*The data*:
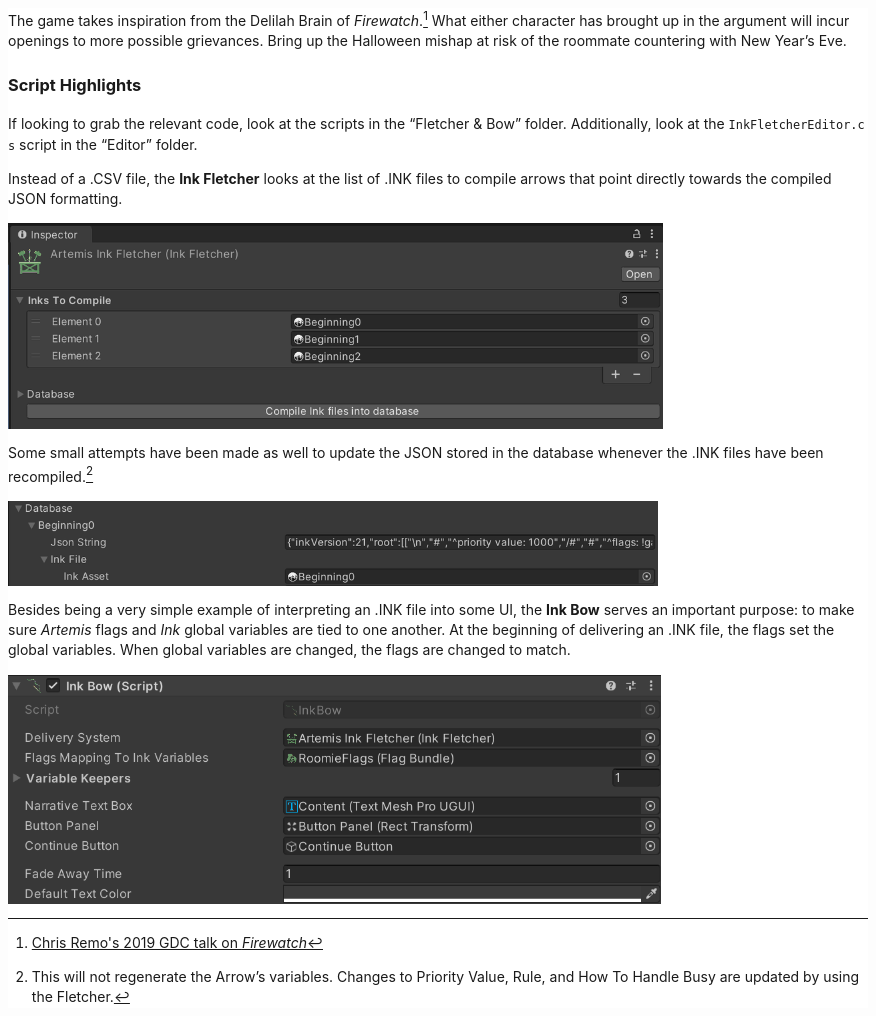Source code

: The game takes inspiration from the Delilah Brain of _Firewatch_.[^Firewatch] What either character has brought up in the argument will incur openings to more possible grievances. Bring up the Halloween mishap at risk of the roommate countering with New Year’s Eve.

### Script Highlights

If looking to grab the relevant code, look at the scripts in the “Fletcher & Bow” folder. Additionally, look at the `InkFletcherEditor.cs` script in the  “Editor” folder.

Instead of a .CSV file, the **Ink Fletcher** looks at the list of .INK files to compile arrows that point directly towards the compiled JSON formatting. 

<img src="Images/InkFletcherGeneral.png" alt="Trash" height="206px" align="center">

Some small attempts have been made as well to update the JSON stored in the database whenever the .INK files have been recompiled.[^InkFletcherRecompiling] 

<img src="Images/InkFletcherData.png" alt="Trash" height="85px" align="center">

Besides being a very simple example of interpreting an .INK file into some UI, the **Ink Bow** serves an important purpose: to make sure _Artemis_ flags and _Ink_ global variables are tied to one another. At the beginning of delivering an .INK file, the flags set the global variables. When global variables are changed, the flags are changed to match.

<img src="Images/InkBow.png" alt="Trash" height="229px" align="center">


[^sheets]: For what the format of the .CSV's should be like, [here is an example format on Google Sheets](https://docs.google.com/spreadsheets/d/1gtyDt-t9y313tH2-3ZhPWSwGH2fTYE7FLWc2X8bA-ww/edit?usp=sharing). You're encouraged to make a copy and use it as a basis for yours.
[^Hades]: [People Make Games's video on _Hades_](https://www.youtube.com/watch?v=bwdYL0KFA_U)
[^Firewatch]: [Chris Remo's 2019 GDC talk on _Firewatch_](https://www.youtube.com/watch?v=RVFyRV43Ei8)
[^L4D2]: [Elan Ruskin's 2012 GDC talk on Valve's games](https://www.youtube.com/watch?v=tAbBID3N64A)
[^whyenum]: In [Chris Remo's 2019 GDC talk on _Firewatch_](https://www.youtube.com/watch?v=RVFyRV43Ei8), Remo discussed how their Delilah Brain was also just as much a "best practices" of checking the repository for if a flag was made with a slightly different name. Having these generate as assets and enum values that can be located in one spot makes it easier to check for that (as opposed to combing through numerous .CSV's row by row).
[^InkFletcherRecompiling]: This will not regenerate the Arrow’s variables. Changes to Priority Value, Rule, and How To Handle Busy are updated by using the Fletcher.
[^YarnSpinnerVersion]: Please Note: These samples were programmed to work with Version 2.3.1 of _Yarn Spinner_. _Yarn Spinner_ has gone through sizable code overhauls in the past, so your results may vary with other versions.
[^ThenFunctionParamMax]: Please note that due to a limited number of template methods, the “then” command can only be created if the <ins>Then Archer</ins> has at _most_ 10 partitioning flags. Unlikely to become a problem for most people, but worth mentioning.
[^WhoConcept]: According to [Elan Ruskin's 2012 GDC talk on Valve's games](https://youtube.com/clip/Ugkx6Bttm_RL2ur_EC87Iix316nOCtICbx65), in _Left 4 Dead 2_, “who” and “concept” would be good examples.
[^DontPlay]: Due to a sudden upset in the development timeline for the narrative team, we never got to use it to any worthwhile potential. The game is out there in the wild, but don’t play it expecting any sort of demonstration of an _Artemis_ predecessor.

*Activity*: Nothing but an exact copy of the data, without its images, should make up your answer.

*The completed task*:
Source code

: The game takes inspiration from the Delilah Brain of _Firewatch_.[^Firewatch] What either character has brought up in the argument will incur openings to more possible grievances. Bring up the Halloween mishap at risk of the roommate countering with New Year’s Eve.

### Script Highlights

If looking to grab the relevant code, look at the scripts in the “Fletcher & Bow” folder. Additionally, look at the `InkFletcherEditor.cs` script in the  “Editor” folder.

Instead of a .CSV file, the **Ink Fletcher** looks at the list of .INK files to compile arrows that point directly towards the compiled JSON formatting. 

<img src="Images/InkFletcherGeneral.png" alt="Trash" height="206px" align="center">

Some small attempts have been made as well to update the JSON stored in the database whenever the .INK files have been recompiled.[^InkFletcherRecompiling] 

<img src="Images/InkFletcherData.png" alt="Trash" height="85px" align="center">

Besides being a very simple example of interpreting an .INK file into some UI, the **Ink Bow** serves an important purpose: to make sure _Artemis_ flags and _Ink_ global variables are tied to one another. At the beginning of delivering an .INK file, the flags set the global variables. When global variables are changed, the flags are changed to match.

<img src="Images/InkBow.png" alt="Trash" height="229px" align="center">


[^sheets]: For what the format of the .CSV's should be like, [here is an example format on Google Sheets](https://docs.google.com/spreadsheets/d/1gtyDt-t9y313tH2-3ZhPWSwGH2fTYE7FLWc2X8bA-ww/edit?usp=sharing). You're encouraged to make a copy and use it as a basis for yours.
[^Hades]: [People Make Games's video on _Hades_](https://www.youtube.com/watch?v=bwdYL0KFA_U)
[^Firewatch]: [Chris Remo's 2019 GDC talk on _Firewatch_](https://www.youtube.com/watch?v=RVFyRV43Ei8)
[^L4D2]: [Elan Ruskin's 2012 GDC talk on Valve's games](https://www.youtube.com/watch?v=tAbBID3N64A)
[^whyenum]: In [Chris Remo's 2019 GDC talk on _Firewatch_](https://www.youtube.com/watch?v=RVFyRV43Ei8), Remo discussed how their Delilah Brain was also just as much a "best practices" of checking the repository for if a flag was made with a slightly different name. Having these generate as assets and enum values that can be located in one spot makes it easier to check for that (as opposed to combing through numerous .CSV's row by row).
[^InkFletcherRecompiling]: This will not regenerate the Arrow’s variables. Changes to Priority Value, Rule, and How To Handle Busy are updated by using the Fletcher.
[^YarnSpinnerVersion]: Please Note: These samples were programmed to work with Version 2.3.1 of _Yarn Spinner_. _Yarn Spinner_ has gone through sizable code overhauls in the past, so your results may vary with other versions.
[^ThenFunctionParamMax]: Please note that due to a limited number of template methods, the “then” command can only be created if the <ins>Then Archer</ins> has at _most_ 10 partitioning flags. Unlikely to become a problem for most people, but worth mentioning.
[^WhoConcept]: According to [Elan Ruskin's 2012 GDC talk on Valve's games](https://youtube.com/clip/Ugkx6Bttm_RL2ur_EC87Iix316nOCtICbx65), in _Left 4 Dead 2_, “who” and “concept” would be good examples.
[^DontPlay]: Due to a sudden upset in the development timeline for the narrative team, we never got to use it to any worthwhile potential. The game is out there in the wild, but don’t play it expecting any sort of demonstration of an _Artemis_ predecessor.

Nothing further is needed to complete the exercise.